Comment 4 Jonathan Wakely 2019-05-22 15:02:03 UTC
Rainer, the change to gcc/cp/init.c would allow you to do:

#define MALLOC_ABI_ALIGNMENT 8

in gcc/config/i386/sol2.h and that would cause std::allocator to know that it can't rely on malloc for 16-byte alignment.

Although that would only help for C++17, because otherwise __cpp_aligned_new isn't defined ... drat.

It's better than nothing though.

Does that seem acceptable for your target?
Comment 5 Jonathan Wakely 2019-05-22 15:45:15 UTC
(In reply to Jonathan Wakely from comment #4)
> Rainer, the change to gcc/cp/init.c would allow you to do:
> 
> #define MALLOC_ABI_ALIGNMENT 8

Oops, it's in bits not bytes, so that should be

#define MALLOC_ABI_ALIGNMENT 64
Comment 6 Jonathan Wakely 2019-05-22 22:39:57 UTC
This bug also affects 32-bit GNU/Linux with older versions of glibc.
Comment 7 Jonathan Wakely 2019-05-23 08:08:08 UTC
The glibc change was https://sourceware.org/bugzilla/show_bug.cgi?id=21120 and is present from version 2.26
Comment 8 Florian Weimer 2019-05-23 14:25:21 UTC
(In reply to Jonathan Wakely from comment #1)
> (I'm starting to think that __float128 support should have been disabled on
> targets where it requires greater alignment than malloc guarantees, instead
> of making GCC's max_align_t lie).

The problem is that popular mallocs do not care about ABI and return unaligned pointers for allocations smaller than the max_align_t alignment.  As a result, __float128 support with 16-byte alignment would end up with a potentially rather short list of supported targets (including targets which have a 16-byte-aligned long double already).

We spent a lot energy fixing this in glibc without breaking backwards compatibility with existing Emacs binaries:

  <https://sourceware.org/bugzilla/show_bug.cgi?id=6527>

Basically, we had to include a heap rewriter that converts the heap from the old to the new format.  But other mallocs wouldn't even have to do that, and they still don't want to fix their default alignment choices unfortunately.
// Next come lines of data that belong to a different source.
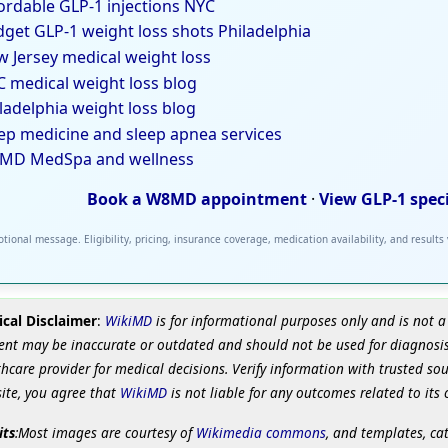
ordable GLP-1 injections NYC
get GLP-1 weight loss shots Philadelphia
 Jersey medical weight loss
 medical weight loss blog
ladelphia weight loss blog
ep medicine and sleep apnea services
MD MedSpa and wellness
Book a W8MD appointment
·
View GLP-1 spec
tional message. Eligibility, pricing, insurance coverage, medication availability, and results
cal Disclaimer
:
WikiMD
is for informational purposes only and is not a
ent may be inaccurate or outdated and should not be used for diagnosis
hcare provider for medical decisions. Verify information with trusted so
site, you agree that
WikiMD
is not liable for any outcomes related to its 
its
:Most images are courtesy of
Wikimedia commons
, and templates, ca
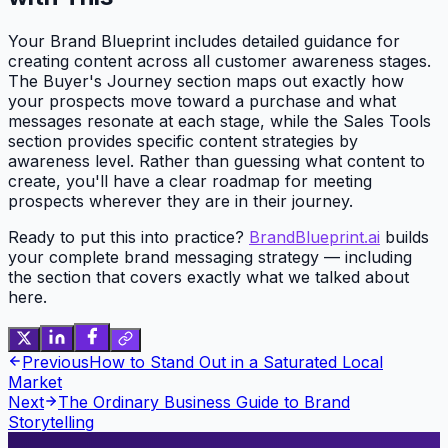
Your Brand Blueprint includes detailed guidance for
creating content across all customer awareness stages.
The Buyer's Journey section maps out exactly how
your prospects move toward a purchase and what
messages resonate at each stage, while the Sales Tools
section provides specific content strategies by
awareness level. Rather than guessing what content to
create, you'll have a clear roadmap for meeting
prospects wherever they are in their journey.
Ready to put this into practice?
BrandBlueprint.ai
builds
your complete brand messaging strategy — including
the section that covers exactly what we talked about
here.
Previous
How to Stand Out in a Saturated Local
Market
Next
The Ordinary Business Guide to Brand
Storytelling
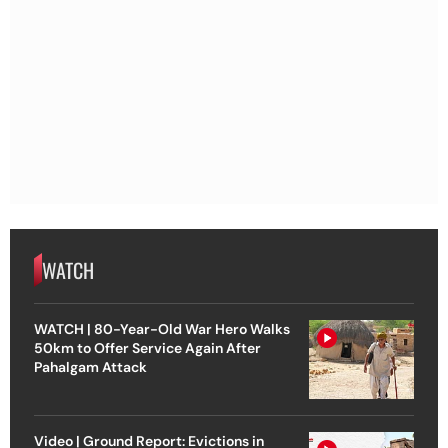
WATCH
WATCH | 80-Year-Old War Hero Walks
50km to Offer Service Again After
Pahalgam Attack
Video | Ground Report: Evictions in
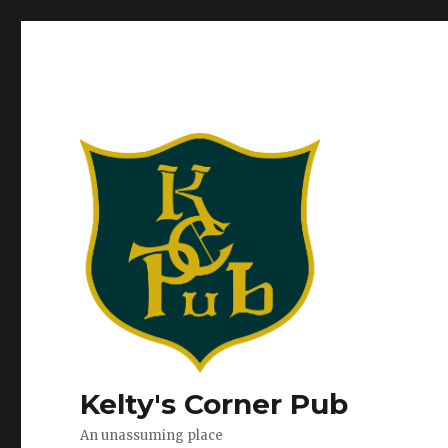
Kelty's Corner Pub
An unassuming place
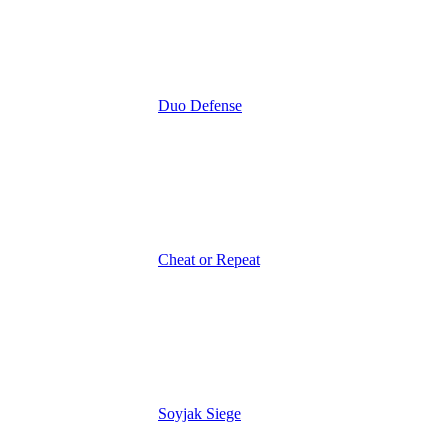
Duo Defense
Cheat or Repeat
Soyjak Siege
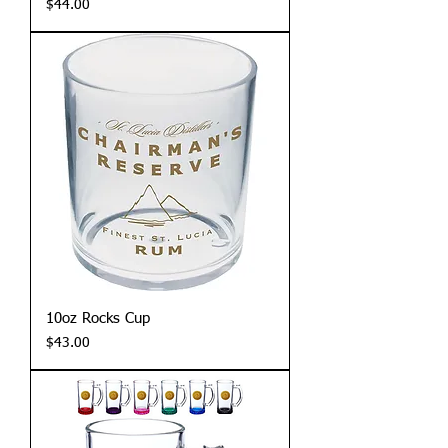
Price
$44.00
10oz Rocks Cup
Price
$43.00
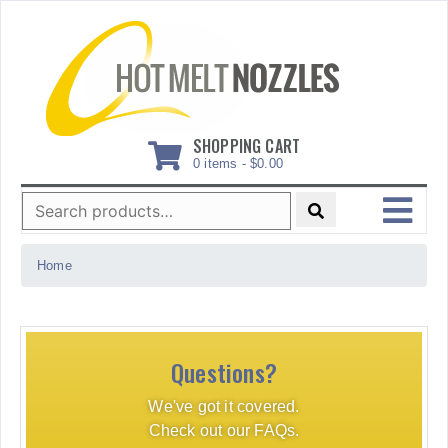
Skip
to
content
SHOPPING CART
0 items -
$
0.00
Search
for:
MENU
Home
Questions?
We've got it covered.
Check out our FAQs.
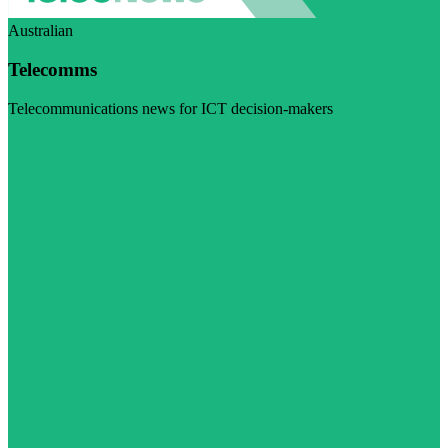
Australian
Telecomms
Telecommunications news for ICT decision-makers
Visit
I also found this for the first time:

  <http://www.open-std.org/jtc1/sc22/wg14/www/docs/n2293.htm>

So if the standard moves to the weak guarantee, GCC probably shouldn't make assumptions in the other direction.
Comment 9 Jonathan Wakely 2019-05-23 14:44:19 UTC
(In reply to Florian Weimer from comment #8)
> The problem is that popular mallocs do not care about ABI and return
> unaligned pointers for allocations smaller than the max_align_t alignment. 
> As a result, __float128 support with 16-byte alignment would end up with a
> potentially rather short list of supported targets (including targets which
> have a 16-byte-aligned long double already).

Understood.

> I also found this for the first time:
> 
>   <http://www.open-std.org/jtc1/sc22/wg14/www/docs/n2293.htm>
> 
> So if the standard moves to the weak guarantee, GCC probably shouldn't make
> assumptions in the other direction.

Yes, I already fixed libstdc++ to not assume the strong-alignment reading, see r265068.

But this PR isn't about the alignment of allocations where the size is smaller than alignof(max_align_t). What makes my life difficult is that some mallocs (including glibc up to 2.25) do not respect GCC's new alignof(max_align_t) even for large allocations. I understand why, but it's just annoying that GCC changed max_align_t to be misleading. If the underlying malloc doesn't agree, making max_align_t lie isn't very helpful.
Comment 10 Jonathan Wakely 2020-11-17 00:13:45 UTC
This isn't solaris-specific, it affects vxworks and mingw too.